Indústria química

Nos últimos dias, o debate sobre o decreto do Governo Federal que permitia que mineradoras privadas explorassem áreas de reserva na Amazônia aflorou e foi além das fronteiras brasileiras.

Ambientalistas, celebridades e políticos manifestaram-se contra o documento que extinguia os mais de 47.000 quilômetros quadrados da Reserva Nacional do Cobre e Associados (Renca).

O governo recuou suspendendo o decreto, mas a mobilização social abriu espaço para reflexões e questionamentos que envolvem os hábitos de consumo da população – que está se conscientizando cada dia mais.

Conscientização: o novo comportamento do consumidor

Desde o manuseio da água até os alimentos que estão disponíveis nas prateleiras dos mercados: todas essas escolhas têm peso no que se refere à proteção ambiental e o futuro do planeta.

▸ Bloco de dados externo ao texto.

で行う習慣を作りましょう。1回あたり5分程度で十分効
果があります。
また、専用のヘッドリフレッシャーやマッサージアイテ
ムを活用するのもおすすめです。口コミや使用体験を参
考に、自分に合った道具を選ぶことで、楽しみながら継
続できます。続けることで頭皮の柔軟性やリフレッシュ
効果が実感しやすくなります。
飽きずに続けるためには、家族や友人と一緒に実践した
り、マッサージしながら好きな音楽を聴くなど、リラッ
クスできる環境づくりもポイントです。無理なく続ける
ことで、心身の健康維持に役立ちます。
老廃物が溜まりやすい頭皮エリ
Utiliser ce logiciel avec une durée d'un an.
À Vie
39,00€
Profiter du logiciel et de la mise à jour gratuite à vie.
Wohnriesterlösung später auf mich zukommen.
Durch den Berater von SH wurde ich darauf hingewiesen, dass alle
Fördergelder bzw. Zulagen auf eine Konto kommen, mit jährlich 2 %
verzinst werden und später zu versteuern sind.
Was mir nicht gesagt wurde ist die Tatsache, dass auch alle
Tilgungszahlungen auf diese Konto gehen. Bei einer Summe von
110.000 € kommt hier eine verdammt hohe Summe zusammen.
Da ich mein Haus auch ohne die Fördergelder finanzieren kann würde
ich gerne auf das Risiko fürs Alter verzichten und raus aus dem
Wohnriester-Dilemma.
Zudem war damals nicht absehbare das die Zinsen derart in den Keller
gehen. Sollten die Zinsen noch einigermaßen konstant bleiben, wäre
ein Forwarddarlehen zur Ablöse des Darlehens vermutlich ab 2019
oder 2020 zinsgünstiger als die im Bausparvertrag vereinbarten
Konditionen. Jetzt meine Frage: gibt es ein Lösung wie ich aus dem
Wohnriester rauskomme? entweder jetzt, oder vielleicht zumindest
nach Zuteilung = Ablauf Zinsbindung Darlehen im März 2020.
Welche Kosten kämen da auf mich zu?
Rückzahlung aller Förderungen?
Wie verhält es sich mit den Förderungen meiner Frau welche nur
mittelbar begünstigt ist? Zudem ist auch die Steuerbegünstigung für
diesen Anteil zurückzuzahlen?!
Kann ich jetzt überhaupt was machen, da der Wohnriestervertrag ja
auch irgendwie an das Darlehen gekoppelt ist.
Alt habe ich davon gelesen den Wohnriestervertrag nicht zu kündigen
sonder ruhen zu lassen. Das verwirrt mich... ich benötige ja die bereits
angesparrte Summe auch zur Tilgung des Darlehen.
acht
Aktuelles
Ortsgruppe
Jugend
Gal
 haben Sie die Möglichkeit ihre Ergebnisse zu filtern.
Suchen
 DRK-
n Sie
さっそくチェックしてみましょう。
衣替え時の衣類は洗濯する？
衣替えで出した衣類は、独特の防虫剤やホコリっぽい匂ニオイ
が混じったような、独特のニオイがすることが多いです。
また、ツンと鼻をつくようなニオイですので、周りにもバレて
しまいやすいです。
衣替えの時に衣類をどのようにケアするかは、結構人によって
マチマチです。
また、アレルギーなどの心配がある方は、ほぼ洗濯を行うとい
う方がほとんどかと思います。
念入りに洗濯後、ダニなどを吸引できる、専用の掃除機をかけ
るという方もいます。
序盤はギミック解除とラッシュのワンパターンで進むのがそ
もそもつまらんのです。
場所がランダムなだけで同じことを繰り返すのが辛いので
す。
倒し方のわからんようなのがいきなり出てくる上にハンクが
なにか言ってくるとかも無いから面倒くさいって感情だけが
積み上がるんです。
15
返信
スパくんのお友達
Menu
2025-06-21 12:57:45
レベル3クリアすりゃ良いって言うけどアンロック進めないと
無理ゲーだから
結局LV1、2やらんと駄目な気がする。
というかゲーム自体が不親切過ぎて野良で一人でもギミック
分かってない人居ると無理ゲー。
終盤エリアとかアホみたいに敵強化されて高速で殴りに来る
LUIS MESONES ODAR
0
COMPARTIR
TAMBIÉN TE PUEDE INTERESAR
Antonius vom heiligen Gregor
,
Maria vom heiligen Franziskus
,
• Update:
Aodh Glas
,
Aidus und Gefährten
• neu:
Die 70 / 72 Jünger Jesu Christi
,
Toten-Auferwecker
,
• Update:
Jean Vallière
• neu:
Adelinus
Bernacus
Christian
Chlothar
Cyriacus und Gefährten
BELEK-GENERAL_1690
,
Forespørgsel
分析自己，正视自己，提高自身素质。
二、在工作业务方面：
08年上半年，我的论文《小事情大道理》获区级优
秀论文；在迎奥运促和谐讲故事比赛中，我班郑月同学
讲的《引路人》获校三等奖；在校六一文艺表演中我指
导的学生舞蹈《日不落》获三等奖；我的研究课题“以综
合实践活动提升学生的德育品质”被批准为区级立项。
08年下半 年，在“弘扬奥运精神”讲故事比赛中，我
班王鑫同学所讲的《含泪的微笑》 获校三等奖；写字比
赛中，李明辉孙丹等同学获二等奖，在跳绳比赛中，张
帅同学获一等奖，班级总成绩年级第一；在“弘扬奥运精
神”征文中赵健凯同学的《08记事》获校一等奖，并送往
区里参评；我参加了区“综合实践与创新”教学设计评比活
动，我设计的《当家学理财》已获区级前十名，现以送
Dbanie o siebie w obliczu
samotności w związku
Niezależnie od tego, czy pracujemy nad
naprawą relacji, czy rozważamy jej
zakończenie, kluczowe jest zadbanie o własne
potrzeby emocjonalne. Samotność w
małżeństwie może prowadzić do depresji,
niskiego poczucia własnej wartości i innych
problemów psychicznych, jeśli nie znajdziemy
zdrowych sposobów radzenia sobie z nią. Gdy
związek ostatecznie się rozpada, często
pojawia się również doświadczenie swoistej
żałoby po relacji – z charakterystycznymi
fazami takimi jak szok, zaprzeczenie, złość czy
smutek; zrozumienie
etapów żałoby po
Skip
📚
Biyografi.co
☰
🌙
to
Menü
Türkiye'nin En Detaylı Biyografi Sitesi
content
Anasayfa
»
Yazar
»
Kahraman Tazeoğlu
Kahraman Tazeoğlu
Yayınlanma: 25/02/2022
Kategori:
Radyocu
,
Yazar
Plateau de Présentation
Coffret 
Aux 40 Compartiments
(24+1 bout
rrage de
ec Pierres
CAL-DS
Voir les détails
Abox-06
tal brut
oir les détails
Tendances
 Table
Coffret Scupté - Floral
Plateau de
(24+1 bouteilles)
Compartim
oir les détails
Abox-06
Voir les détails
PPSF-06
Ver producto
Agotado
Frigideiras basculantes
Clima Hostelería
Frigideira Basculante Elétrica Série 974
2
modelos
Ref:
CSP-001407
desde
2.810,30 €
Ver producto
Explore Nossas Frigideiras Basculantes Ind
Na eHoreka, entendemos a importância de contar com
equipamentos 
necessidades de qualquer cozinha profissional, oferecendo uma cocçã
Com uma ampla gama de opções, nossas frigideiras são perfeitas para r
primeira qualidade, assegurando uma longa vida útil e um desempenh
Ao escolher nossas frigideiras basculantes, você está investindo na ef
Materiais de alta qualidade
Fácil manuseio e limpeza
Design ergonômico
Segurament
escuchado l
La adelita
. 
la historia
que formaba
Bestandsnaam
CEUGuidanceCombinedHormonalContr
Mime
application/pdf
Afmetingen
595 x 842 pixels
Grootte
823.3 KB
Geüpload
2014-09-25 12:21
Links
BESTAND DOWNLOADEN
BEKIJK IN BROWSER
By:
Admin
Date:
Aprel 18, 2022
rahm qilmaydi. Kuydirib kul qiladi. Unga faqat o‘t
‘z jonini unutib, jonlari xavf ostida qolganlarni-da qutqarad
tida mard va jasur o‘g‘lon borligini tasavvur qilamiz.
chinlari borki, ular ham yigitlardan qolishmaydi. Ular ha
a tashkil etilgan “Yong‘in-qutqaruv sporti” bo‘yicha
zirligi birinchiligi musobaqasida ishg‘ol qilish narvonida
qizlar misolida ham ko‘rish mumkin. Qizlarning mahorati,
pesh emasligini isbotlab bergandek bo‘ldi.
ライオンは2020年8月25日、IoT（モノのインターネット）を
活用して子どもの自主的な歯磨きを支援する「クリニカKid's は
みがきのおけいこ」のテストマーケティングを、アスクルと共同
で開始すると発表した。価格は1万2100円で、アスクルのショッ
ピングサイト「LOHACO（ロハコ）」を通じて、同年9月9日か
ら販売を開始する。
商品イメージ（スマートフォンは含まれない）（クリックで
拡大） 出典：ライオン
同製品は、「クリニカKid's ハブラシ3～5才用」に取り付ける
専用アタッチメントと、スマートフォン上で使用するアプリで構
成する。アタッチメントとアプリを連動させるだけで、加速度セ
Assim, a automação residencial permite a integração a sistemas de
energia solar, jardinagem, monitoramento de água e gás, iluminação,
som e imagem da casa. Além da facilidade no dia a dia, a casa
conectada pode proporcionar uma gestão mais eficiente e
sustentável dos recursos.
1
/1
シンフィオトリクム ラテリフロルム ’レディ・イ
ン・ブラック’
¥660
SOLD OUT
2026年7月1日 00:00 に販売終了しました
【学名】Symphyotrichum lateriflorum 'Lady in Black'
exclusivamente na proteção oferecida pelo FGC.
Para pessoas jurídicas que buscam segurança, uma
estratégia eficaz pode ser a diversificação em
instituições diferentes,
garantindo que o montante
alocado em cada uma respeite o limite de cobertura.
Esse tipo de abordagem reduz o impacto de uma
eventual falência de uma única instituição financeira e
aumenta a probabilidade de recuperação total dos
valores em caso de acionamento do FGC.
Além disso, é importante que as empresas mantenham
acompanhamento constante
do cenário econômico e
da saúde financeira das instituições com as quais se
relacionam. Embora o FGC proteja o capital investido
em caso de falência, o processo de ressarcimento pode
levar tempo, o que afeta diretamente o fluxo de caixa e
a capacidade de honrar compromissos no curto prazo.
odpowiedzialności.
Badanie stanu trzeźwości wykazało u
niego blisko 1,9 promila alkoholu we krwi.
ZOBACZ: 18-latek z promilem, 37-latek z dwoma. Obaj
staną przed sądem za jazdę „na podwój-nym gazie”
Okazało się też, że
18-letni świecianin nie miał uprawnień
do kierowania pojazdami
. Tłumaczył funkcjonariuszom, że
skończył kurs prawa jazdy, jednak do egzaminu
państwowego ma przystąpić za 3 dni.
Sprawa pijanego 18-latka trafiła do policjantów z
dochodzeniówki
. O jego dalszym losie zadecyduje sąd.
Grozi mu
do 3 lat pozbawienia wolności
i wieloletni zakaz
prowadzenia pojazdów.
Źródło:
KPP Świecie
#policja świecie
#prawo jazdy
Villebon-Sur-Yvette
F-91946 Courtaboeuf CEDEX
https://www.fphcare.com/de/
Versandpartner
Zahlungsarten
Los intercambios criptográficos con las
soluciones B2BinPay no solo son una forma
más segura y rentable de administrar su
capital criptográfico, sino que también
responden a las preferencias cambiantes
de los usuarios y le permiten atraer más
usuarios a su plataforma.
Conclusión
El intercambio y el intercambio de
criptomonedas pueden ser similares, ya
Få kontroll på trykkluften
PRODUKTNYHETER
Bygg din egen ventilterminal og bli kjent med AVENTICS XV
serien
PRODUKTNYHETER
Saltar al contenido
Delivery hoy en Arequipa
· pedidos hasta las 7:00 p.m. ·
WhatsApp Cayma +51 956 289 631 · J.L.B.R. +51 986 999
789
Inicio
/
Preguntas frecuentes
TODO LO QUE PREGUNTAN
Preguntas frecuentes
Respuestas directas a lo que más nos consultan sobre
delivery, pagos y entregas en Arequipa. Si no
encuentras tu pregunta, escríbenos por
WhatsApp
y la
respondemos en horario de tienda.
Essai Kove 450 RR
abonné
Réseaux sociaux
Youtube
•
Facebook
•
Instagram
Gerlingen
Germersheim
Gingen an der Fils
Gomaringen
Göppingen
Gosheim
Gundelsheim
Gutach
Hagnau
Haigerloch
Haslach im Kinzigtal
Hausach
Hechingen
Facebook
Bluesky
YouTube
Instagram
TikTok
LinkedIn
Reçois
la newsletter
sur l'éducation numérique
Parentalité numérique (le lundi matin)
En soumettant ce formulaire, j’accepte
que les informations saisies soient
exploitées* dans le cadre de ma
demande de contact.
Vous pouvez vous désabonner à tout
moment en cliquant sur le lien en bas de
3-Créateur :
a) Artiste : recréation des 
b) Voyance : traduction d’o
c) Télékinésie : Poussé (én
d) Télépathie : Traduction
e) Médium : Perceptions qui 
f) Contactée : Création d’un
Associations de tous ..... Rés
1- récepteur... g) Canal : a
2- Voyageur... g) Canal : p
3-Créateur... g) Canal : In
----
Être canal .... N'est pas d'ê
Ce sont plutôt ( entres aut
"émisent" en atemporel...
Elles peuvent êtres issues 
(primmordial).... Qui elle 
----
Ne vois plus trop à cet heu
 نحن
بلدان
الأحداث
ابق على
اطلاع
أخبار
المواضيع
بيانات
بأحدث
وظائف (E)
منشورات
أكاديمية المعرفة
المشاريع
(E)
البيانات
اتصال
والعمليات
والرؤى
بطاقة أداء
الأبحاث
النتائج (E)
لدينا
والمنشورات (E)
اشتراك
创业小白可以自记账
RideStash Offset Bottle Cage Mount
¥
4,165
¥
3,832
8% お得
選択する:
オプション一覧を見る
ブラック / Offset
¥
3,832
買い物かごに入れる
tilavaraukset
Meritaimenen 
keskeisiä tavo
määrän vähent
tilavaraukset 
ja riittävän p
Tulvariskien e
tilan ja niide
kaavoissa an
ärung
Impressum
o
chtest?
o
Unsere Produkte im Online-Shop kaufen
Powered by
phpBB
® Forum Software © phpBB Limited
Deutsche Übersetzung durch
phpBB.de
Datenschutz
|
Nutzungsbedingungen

Reduzir o consumo de carnes, processados e industrializados são atitudes cada vez mais recorrentes, que proporcionam benefícios para a saúde e para o meio ambiente.

Nesse sentido, os consumidores estão exigindo selos de qualidade e dando preferência para produtos livres de conservantes e empresas que pensem além do lucro e tenham, de fato, responsabilidade social e ambiental.

Devido a crescente demanda por serviços e produtos saudáveis e sustentáveis, o mercado de produtos orgânicos tem se expandido por todo o mundo. Inclusive, essa conscientização dos consumidores tem ido além dos alimentos e alcançado a indústria química – eles querem saber a origem e a composição dos produtos de pele e dos cosméticos, por exemplo.

A indústria química se adapta

Os derivados de matérias-primas orgânicas ganharam impulso na indústria da beleza, com os cosméticos de base natural ou integralmente naturais. No Brasil, por exemplo, empresas do ramo – como Natura e O Boticário – estão investindo nesses nicho incorporando a tendência internacional de uso dos óleos essenciais.

Mas, vale ressaltar que, um produto de base natural é diferente de um natural. No caso dos cosméticos, por exemplo, é diferente um sabonete com óleo essencial de amêndoas de um que tem todo o seu processo de produção – passando pela obtenção de matéria-prima, pelo processamento até a embalagem – dentro das normas de certificação de produtos orgânicos.

A cadeia de produção desse tipo de produto é regida por normas específicas, o que não acontece com os produtos comuns que têm um ou outro ingrediente natural em sua fórmula.

Com isso, os consumidores têm a garantia e a segurança de que os mesmos são confeccionados com plantas isentas de agrotóxicos, corantes, conservantes ou aromas artificiais. Esse cuidado também estende-se as embalagens, com a utilização de materiais recicláveis de rápida decomposição no meio ambiente ou, através dos refis, que estimulam o uso da mesma embalagem.

A tecnologia como aliada

Além de agradar e conquistar cada vez mais consumidores, essa também é a oportunidade de contribuir com a preservação do planeta. Os empresários do segmento já perceberam todas essas mudanças comportamentais e estão se adequando cada vez mais.

A Teknisa oferece diversas soluções adaptadas para atender aos princípios da agência fiscalizadora, integrando vendas, expedição e controle de produção, possibilitando a otimização e a segurança na produção farmacoquímica.

As ferramentas permitem o controle gerencial para a manufatura laboratorial, desde a aquisição da matéria-prima até a liberação do produto final para os clientes, passando pela garantia de qualidade.

Com aplicações tecnológicas sofisticadas é possível obter um modelo operacional moderno e flexível voltado ao planejamento e controle completo do seu sistema produtivo e, ainda, garantir a matéria- prima ideal para a cadeia produtiva, possibilitando preços competitivos, minimizando perdas e maximizando a qualidade dos produtos.

Além dos processos que precedem a produção e as vendas, também é importante proporcionar a melhor experiência ao cliente. Para viabilizar isso, muitas empresas vêm revendo seus processos internos e investindo na automação comercial, com a implantação de sistemas modernos na frente de caixa e aplicativos, por exemplo.